A partir daí é tudo muito rápido e intenso. Começo a ser orientada a fazer força sem sentir mais nada. Não sinto dor. Sinto a médica fazendo o corte da episiotomia sobre a qual não falamos. O anestesista, um homem que eu nunca tinha visto até então, apoia um braço sobre a minha barriga e com a outra mão apoia em um dos meus seios. Namorido segura minha mão sem atentar ao que acontecia. Por um micro segundo me sinto violada e não entendo o porquê daquilo, mas minha atenção se volta ao que está acontecendo “embaixo dos panos”. Empurro (empurram por mim?). Ela nasce. Não chora. “Surreal! Surreal! Surreal!” repito incontáveis vezes. Peço que ela venha imediatamente pro meu peito – lembrei de ter lido como isso era importante e fiz muita questão. Mas ela não chora e não pega o peito. “Por que ela não chora?” eu penso “Bebês tem que chorar quando nascem! O que há de errado?” e deixo que a levem de mim. Hoje percebo quão breve foi aquele momento, não dei tempo pra ela se perceber nascida. Ela chora. Eu me sinto aliviada. Peço para ver a placenta – que foi empurrada para fora pelo anestesista. Parte da equipe se retira levando minha bebê. O pai a segue. Na sala ficamos eu, a GO e o anestesista que preenche algum formulário de uma cirurgia anterior. Na conversa entre eles ela declara “nossa, cortei muito! Passava um elefante aqui!” e ri. Eles me parabenizam e saem me deixando sozinha novamente. Penso em tudo aquilo que acabou de acontecer. Algum tempo depois levam minha maca para a porta do elevador onde eu fico por mais algum tempo. Consigo ver o quadro com as taxas de cesárea da maternidade. Me orgulho do meu parto normal. “Eu consegui!” penso. Chego no quarto. Meus pais me recebem com carinho. Vou ver minha filha cerca de três horas depois.
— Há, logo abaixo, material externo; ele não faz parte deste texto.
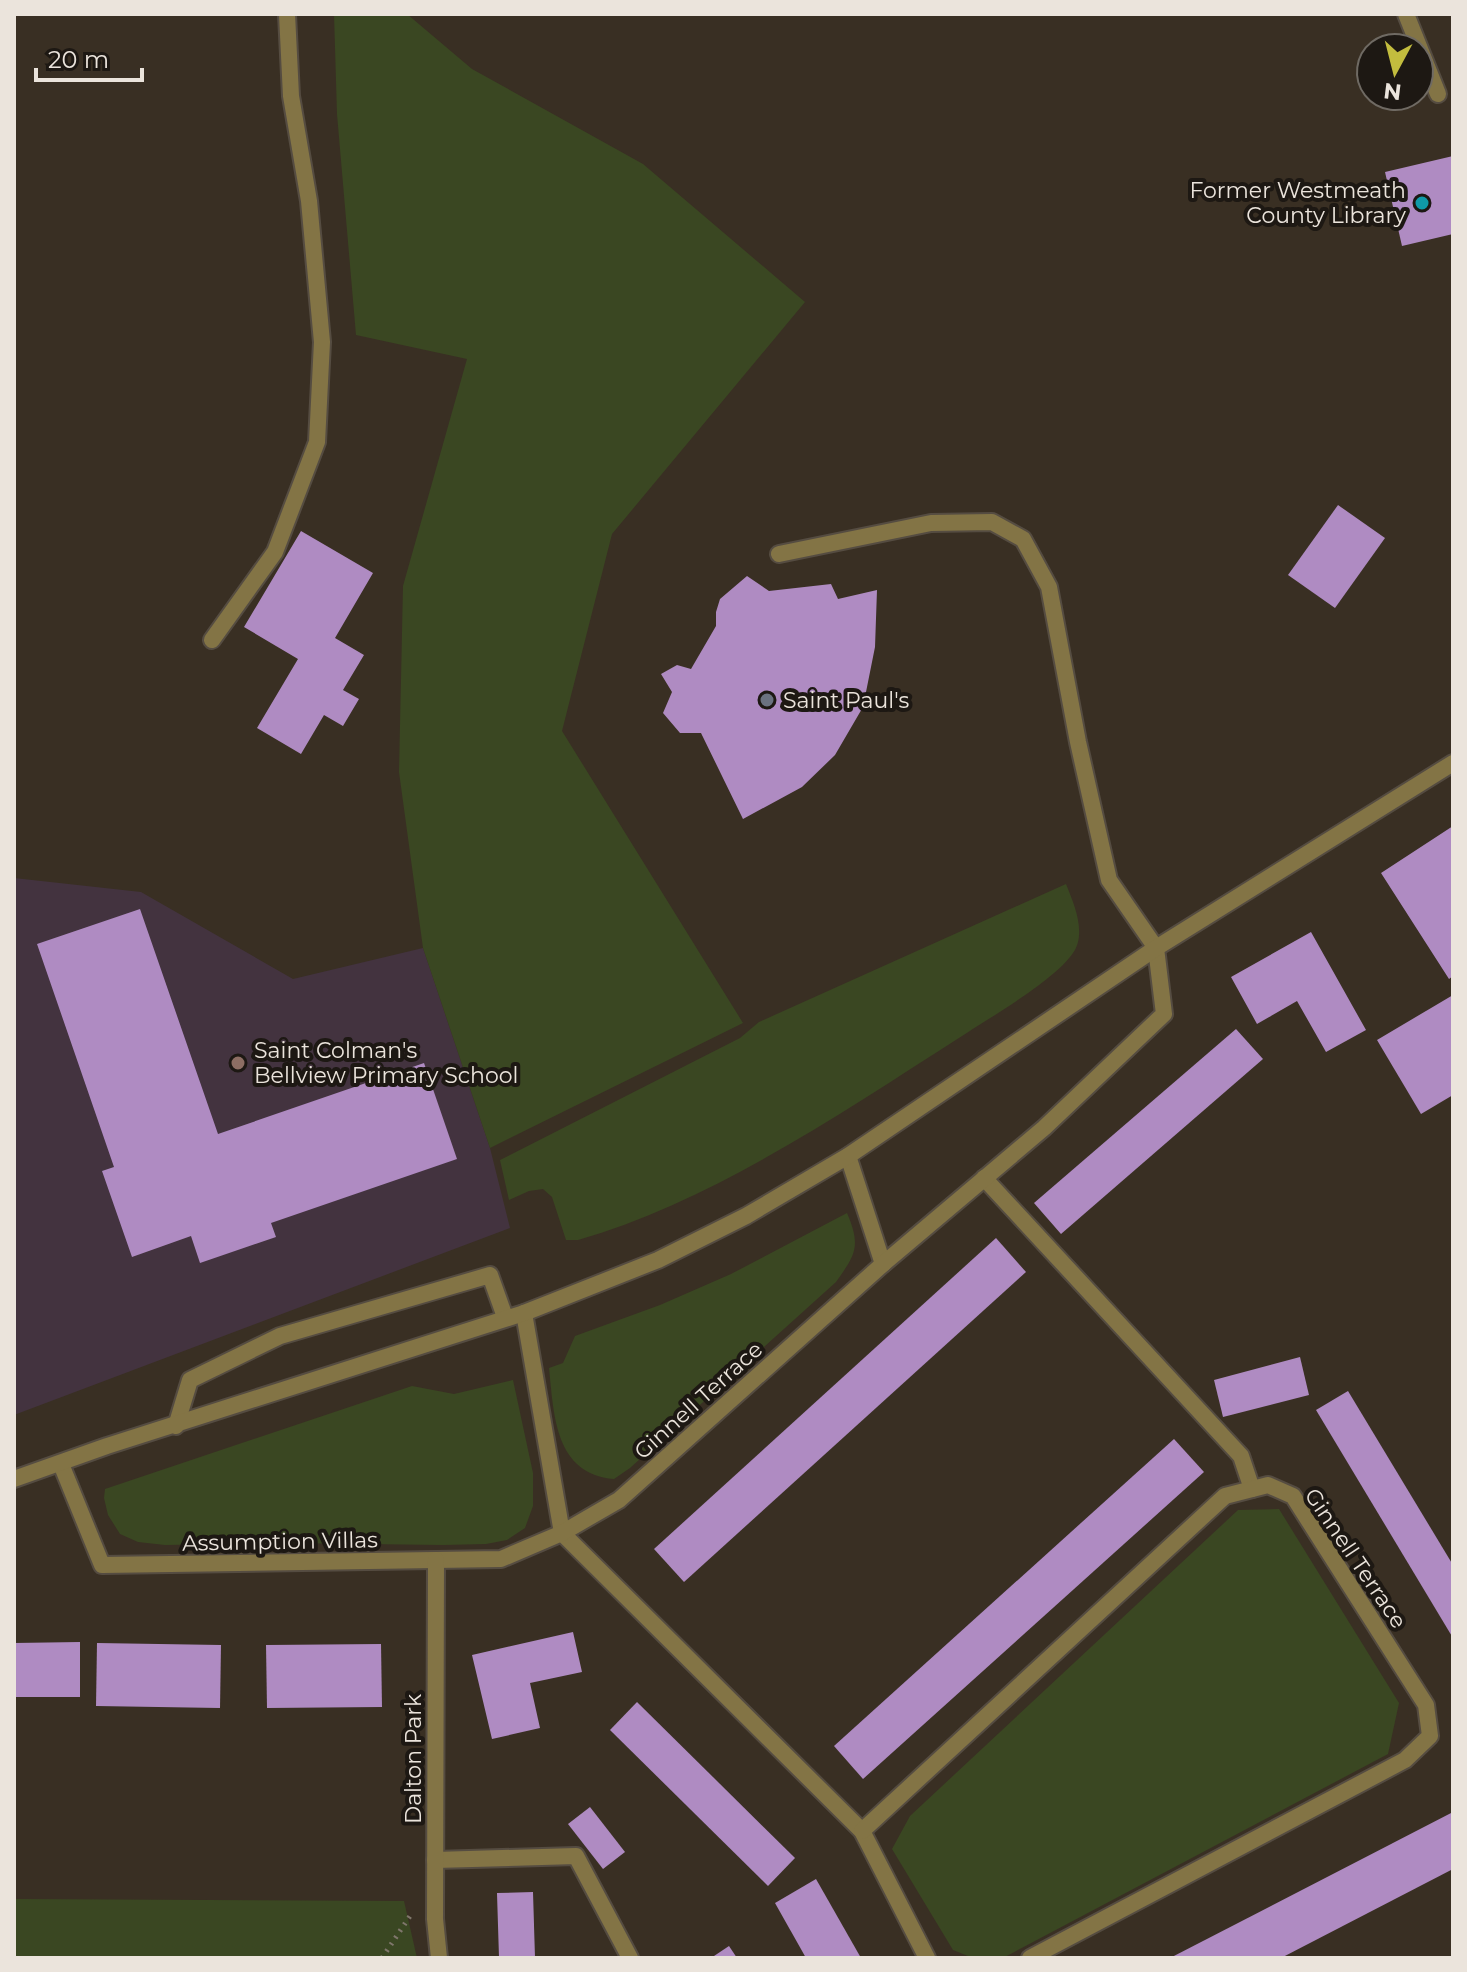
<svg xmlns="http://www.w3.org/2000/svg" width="1467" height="1972" font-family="Montserrat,sans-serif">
<rect width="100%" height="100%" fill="#392f23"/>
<path fill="#43333f" d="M14,878l127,14 152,87 130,-31 67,200 20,80 -496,187z"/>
<g fill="#3a4722">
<path d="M334,14h73l65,55 171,95 162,138 -193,232 -50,197 181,292 -253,125 -67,-200 -24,-176 4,-186 64,-227 -111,-24 -19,-221z"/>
<path d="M1066,884c8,20 21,49 7,69 -18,27 -82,64 -111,83 -119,76 -249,165 -384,204h-12l-14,-43 -9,-8 -14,2 -20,9 -9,-40 240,-122 19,-16z"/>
<path d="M847,1213c14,33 9,41 -11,69l-206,186 -16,11c-59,-5 -60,-63 -65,-111l14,-5 12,-27 85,-31 71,-31z"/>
<path d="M513,1380l20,93v33l-8,22 -18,12 -21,4 -43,1 -158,-2 -120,2 -27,-3 -18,-8 -12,-19 -4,-17 1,-9 307,-103 42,8z"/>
<path d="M1279,1509l120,194 -11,51 -385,204h-30l-20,-8 -61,-101 18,-33 328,-306z"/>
<path d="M14,1899l390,2 13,57h-403z"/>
</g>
<g fill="#af8bc2">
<path d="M1453,156v78l-51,12 -17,-74z"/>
<path d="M1338,505l47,33 -50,70 -47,-33z"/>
<path d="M301,531l72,42 -38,65 29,17 -21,35 16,9 -16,27 -19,-11 -23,39 -44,-26 41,-69 -54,-32z"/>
<path d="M747,576l22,15 62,-7 7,15 39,-9 -2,57 -12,60 -28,48 -33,32 -59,32 -42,-86h-21l-17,-20 9,-21 -11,-18 16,-9 14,4 25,-43v-14l4,-13z"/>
<path d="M1453,826v65l-2,2 2,3v80l-4,3 -68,-106z"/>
<path d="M140,909l78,225 206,-71 33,96 -186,64 5,14 -76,26 -9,-27 -59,21 -30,-86 12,-4 -77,-223z"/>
<path d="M1311,932l55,98 -40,22 -29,-51 -40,23 -26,-47z"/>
<path d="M1453,995v100l-32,19 -44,-74z"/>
<path d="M1236,1029l27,30 -202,175 -27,-31z"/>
<path d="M996,1238l30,34 -342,310 -30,-33z"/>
<path d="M1300,1357l9,38 -86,22 -9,-37z"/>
<path d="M1348,1391l105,174v73l-137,-228z"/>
<path d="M1174,1439l30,33 -341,307 -29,-33z"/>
<path d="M573,1632l9,40 -52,11 10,45 -48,11 -20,-84z"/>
<path d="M80,1642v55h-66v-54z"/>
<path d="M97,1643l124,2 -1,63 -124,-2z"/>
<path d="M381,1644l1,63 -115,1 -1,-63z"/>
<path d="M637,1702l158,156 -27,28 -158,-156z"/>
<path d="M590,1807l35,45 -22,17 -35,-45z"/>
<path d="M1453,1812v57l-172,89h-111z"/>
<path d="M816,1879l45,79h-55l-31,-55z"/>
<path d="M533,1892l2,66h-36l-2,-65z"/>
<path d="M729,1946l8,12h-26z"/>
</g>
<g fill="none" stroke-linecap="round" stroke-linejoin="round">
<defs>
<g id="service">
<path d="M1406,14l32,80"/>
<path d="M779,554l152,-31 61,-1 31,17 26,48 29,155 31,138 47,68"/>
<path d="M212,640l63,-88 42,-110 5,-100 -13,-141 -18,-105 -4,-82"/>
<path d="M984,1178l257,278 11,33"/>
<path d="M435,1860l141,-4 54,102"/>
</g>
<g id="minor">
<path d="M848,1156l35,108"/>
<path d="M524,1313l38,220 300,298 65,127"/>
<path d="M176,1426l14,-46 90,-44 210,-61 15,42"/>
<path d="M61,1464l41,101 399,-6 61,-26 57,-33 264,-236 161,-136 120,-114 -8,-66"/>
<path d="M436,1560l-1,359 4,39"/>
<path d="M862,1831l363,-335 43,-11 25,11 133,209 4,31 -25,24 -375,198"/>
</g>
<path id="tertiary" d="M14,1479l93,-33 417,-133 134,-53 88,-44 102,-60 308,-208 297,-185"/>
</defs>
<use href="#service" stroke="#554c41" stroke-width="20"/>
<use href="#minor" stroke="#554c41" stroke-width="20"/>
<use href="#tertiary" stroke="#554c41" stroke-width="20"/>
<path stroke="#7f766b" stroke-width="5" stroke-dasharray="2 6" stroke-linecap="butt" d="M382,1958l28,-42"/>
<use href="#service" stroke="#837445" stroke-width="16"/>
<use href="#minor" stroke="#837445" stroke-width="16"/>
<use href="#tertiary" stroke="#837445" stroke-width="16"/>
</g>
<circle fill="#0f9aa8" stroke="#1d1813" stroke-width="3" cx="1422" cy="203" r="8"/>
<circle fill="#6b7280" stroke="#1d1813" stroke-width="3" cx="767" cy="700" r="8"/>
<circle fill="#8d6e63" stroke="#1d1813" stroke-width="3" cx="238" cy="1063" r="8"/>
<g text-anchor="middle" stroke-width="8" stroke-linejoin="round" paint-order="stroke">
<g font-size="22" fill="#ebe4dc" stroke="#1d1813" text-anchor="start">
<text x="1406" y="198" text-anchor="end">Former Westmeath<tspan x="1406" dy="25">County Library</tspan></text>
<text x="783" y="708">Saint Paul's</text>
<text x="254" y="1058">Saint Colman's<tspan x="254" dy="25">Bellview Primary School</tspan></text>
</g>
<g font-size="22" fill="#ebe4dc" stroke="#1d1813">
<text transform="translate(698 1400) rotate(-42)" y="8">Ginnell Terrace</text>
<text transform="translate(280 1541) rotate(-1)" y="8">Assumption Villas</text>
<text transform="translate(1356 1558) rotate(56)" y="8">Ginnell Terrace</text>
<text transform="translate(413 1759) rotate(-90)" y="8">Dalton Park</text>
</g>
</g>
<rect width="1467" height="1972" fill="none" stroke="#ebe4dc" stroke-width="32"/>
<g transform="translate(1395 72) rotate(187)"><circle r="38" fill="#1d1813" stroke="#6f6a63" stroke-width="2"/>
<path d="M0-6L14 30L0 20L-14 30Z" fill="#c3bd3e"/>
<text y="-12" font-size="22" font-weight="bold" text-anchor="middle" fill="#ebe4dc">N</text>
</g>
<path d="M36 68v12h106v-12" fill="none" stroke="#ebe4dc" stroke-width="4"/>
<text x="48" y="68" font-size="24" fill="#ebe4dc" stroke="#1d1813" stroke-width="6" paint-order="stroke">20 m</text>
</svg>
O parto normal me empoderou de tal forma que acabei tendo um puerpério muito tranquilo. Encarei com força e serenidade as dificuldades das primeiras semanas. Mas esse empoderamento me fez buscar informações e descobrir cada violência que sofri no meu parto (a)normal. Não me arrependo, pois sei que a mulher que pariu a Dora fez o melhor que pode com as informações que tinha naquele momento.


*GO - ginecologista obstetra
** DPP - data provável do parto
*** TP - tabalho de parto

Um comentário:

  1. eu sempre me perguntei como é que um passarinho sabe que tem que construir um ninho, ou voar pro sul... talvez a resposta seja a mesma que tenha te feito tomar um banho quente, ou andar de lá pra cá naquele corredor. e é triste como o mundo quer tirar isso da "mulher moderna".

    que coisa importante é você dividir isso, luz!